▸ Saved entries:
----------------

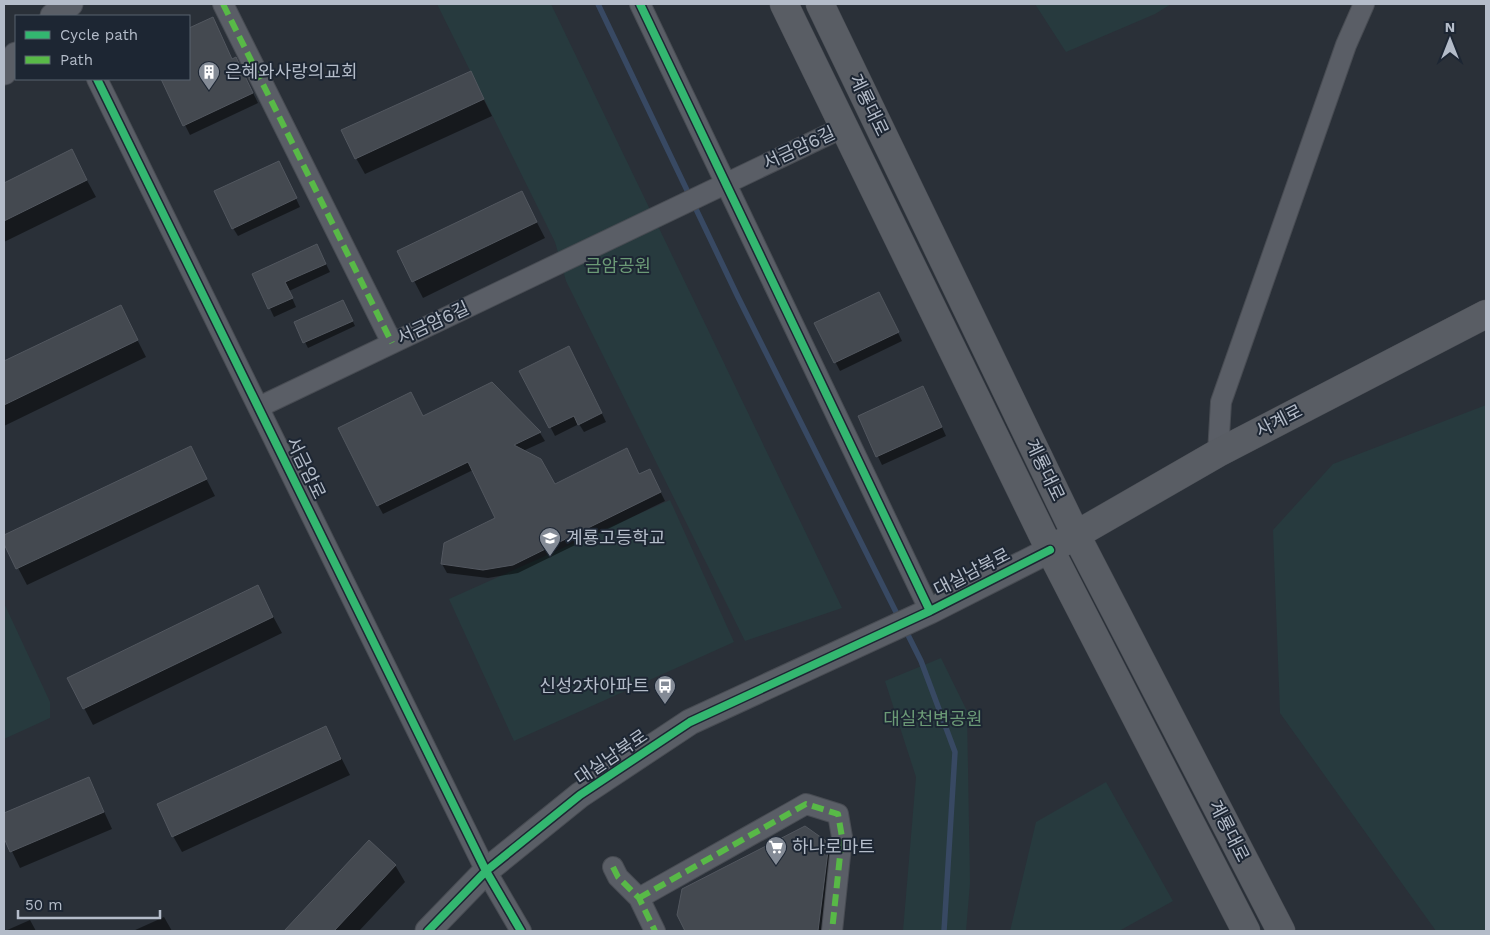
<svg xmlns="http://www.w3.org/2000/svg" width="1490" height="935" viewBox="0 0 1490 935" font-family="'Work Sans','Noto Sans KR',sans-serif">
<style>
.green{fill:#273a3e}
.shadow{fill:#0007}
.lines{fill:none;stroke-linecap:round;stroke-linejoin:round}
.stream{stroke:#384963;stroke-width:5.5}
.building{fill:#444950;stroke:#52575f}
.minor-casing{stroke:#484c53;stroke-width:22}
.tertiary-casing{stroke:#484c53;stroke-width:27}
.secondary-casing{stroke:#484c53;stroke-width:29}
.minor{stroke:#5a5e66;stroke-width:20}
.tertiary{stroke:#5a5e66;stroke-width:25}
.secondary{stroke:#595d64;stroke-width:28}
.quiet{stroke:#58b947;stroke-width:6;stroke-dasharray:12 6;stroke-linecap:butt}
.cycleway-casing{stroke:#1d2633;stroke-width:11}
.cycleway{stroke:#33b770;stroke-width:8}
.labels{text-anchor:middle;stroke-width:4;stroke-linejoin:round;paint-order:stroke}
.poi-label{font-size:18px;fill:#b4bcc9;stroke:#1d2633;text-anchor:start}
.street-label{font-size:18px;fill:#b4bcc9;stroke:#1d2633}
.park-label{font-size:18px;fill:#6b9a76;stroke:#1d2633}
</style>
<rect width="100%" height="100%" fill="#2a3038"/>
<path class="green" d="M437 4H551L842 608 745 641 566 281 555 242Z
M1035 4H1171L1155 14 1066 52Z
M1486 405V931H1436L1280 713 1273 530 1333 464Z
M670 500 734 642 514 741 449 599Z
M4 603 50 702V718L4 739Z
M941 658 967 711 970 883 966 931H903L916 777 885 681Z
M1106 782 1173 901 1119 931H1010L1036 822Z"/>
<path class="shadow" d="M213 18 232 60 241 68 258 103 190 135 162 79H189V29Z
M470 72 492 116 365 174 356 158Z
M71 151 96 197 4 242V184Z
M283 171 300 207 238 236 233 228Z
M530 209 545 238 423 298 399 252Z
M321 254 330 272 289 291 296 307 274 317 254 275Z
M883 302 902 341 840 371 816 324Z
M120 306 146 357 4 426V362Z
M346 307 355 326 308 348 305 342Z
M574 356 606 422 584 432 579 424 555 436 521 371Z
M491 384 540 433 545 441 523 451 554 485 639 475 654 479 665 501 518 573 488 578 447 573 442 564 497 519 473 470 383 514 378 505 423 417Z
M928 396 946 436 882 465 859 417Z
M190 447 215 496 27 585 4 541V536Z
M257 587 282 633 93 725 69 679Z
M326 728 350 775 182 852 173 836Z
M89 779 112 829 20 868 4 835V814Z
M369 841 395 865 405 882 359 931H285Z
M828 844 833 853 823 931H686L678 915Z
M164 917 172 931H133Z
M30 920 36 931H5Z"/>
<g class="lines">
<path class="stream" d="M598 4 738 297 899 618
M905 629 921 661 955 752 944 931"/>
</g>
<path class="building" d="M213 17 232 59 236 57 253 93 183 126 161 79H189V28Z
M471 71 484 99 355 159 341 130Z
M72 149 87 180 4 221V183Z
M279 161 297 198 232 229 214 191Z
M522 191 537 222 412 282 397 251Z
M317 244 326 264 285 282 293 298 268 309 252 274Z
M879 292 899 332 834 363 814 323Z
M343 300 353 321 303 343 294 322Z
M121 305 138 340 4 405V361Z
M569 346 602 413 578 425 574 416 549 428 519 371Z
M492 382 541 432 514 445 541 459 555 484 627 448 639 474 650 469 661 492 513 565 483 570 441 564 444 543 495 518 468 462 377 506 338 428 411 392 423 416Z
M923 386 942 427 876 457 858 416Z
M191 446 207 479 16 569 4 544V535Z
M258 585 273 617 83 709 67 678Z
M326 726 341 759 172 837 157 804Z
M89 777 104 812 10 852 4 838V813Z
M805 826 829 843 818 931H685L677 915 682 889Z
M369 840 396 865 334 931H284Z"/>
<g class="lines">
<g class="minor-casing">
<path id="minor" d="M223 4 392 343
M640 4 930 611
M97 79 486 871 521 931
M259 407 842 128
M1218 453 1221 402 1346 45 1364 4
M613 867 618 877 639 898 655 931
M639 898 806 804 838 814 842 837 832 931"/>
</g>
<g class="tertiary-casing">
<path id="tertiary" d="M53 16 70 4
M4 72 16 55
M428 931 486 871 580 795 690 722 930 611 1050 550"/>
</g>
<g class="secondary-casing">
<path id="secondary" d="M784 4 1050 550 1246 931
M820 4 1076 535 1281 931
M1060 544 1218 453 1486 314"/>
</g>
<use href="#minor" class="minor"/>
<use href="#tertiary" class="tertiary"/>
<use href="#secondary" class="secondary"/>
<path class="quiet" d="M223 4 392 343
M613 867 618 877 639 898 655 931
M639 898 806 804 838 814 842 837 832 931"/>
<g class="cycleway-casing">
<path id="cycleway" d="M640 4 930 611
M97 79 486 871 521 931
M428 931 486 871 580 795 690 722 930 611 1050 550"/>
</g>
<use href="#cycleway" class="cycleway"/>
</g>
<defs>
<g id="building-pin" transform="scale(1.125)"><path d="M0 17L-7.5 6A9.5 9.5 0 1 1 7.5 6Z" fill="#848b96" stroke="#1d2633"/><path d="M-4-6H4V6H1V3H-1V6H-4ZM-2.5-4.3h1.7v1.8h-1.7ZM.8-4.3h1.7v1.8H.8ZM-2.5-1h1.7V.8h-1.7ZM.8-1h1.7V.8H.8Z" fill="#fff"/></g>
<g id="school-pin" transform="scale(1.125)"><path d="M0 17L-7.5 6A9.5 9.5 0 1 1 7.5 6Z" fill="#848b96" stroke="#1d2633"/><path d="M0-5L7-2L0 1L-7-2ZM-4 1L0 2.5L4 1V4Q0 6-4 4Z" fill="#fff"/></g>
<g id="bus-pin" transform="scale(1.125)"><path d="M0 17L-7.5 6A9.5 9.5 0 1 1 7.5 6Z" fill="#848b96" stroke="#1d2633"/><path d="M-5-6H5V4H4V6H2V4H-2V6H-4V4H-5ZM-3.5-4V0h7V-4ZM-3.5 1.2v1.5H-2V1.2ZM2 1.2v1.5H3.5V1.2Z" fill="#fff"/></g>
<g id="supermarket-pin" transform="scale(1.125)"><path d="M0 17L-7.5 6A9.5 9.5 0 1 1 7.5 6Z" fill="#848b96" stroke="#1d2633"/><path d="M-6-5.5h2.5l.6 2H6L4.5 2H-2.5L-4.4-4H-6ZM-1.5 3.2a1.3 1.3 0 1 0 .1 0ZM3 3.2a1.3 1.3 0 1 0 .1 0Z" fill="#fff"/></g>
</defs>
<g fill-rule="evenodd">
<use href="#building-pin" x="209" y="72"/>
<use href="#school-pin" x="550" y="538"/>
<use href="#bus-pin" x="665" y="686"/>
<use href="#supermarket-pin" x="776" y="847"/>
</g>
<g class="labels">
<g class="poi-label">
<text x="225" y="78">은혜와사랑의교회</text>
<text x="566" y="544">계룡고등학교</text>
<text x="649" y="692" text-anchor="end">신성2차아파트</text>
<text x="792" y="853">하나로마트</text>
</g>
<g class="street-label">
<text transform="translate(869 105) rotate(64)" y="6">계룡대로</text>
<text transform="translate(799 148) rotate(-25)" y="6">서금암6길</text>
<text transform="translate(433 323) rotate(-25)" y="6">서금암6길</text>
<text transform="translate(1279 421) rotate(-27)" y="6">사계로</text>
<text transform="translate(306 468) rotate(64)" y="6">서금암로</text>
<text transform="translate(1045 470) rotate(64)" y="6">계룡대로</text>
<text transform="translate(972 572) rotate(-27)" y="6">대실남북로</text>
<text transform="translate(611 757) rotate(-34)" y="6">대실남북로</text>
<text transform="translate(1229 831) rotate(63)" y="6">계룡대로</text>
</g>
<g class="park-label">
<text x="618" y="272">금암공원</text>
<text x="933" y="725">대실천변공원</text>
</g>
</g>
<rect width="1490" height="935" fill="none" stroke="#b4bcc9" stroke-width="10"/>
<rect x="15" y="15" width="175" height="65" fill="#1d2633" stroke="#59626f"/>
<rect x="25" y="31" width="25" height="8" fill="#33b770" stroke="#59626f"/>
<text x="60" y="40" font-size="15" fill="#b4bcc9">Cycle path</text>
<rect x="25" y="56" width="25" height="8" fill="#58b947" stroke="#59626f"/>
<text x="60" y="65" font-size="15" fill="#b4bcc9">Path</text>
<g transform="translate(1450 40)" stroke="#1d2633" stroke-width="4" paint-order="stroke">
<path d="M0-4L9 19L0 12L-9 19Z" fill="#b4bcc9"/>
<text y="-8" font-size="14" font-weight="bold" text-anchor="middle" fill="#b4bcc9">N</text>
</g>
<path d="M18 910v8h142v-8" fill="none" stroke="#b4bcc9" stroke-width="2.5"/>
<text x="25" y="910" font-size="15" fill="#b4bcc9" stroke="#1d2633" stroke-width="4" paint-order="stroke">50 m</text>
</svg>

----------------

Print, without alteration, only the lines above between the one holding "M89 779 112 829 20 868 4 835V814Z" and the one holding "M259 407 842 128", inclusive.

▸ TASK RESPONSE:
M89 779 112 829 20 868 4 835V814Z
M369 841 395 865 405 882 359 931H285Z
M828 844 833 853 823 931H686L678 915Z
M164 917 172 931H133Z
M30 920 36 931H5Z"/>
<g class="lines">
<path class="stream" d="M598 4 738 297 899 618
M905 629 921 661 955 752 944 931"/>
</g>
<path class="building" d="M213 17 232 59 236 57 253 93 183 126 161 79H189V28Z
M471 71 484 99 355 159 341 130Z
M72 149 87 180 4 221V183Z
M279 161 297 198 232 229 214 191Z
M522 191 537 222 412 282 397 251Z
M317 244 326 264 285 282 293 298 268 309 252 274Z
M879 292 899 332 834 363 814 323Z
M343 300 353 321 303 343 294 322Z
M121 305 138 340 4 405V361Z
M569 346 602 413 578 425 574 416 549 428 519 371Z
M492 382 541 432 514 445 541 459 555 484 627 448 639 474 650 469 661 492 513 565 483 570 441 564 444 543 495 518 468 462 377 506 338 428 411 392 423 416Z
M923 386 942 427 876 457 858 416Z
M191 446 207 479 16 569 4 544V535Z
M258 585 273 617 83 709 67 678Z
M326 726 341 759 172 837 157 804Z
M89 777 104 812 10 852 4 838V813Z
M805 826 829 843 818 931H685L677 915 682 889Z
M369 840 396 865 334 931H284Z"/>
<g class="lines">
<g class="minor-casing">
<path id="minor" d="M223 4 392 343
M640 4 930 611
M97 79 486 871 521 931
M259 407 842 128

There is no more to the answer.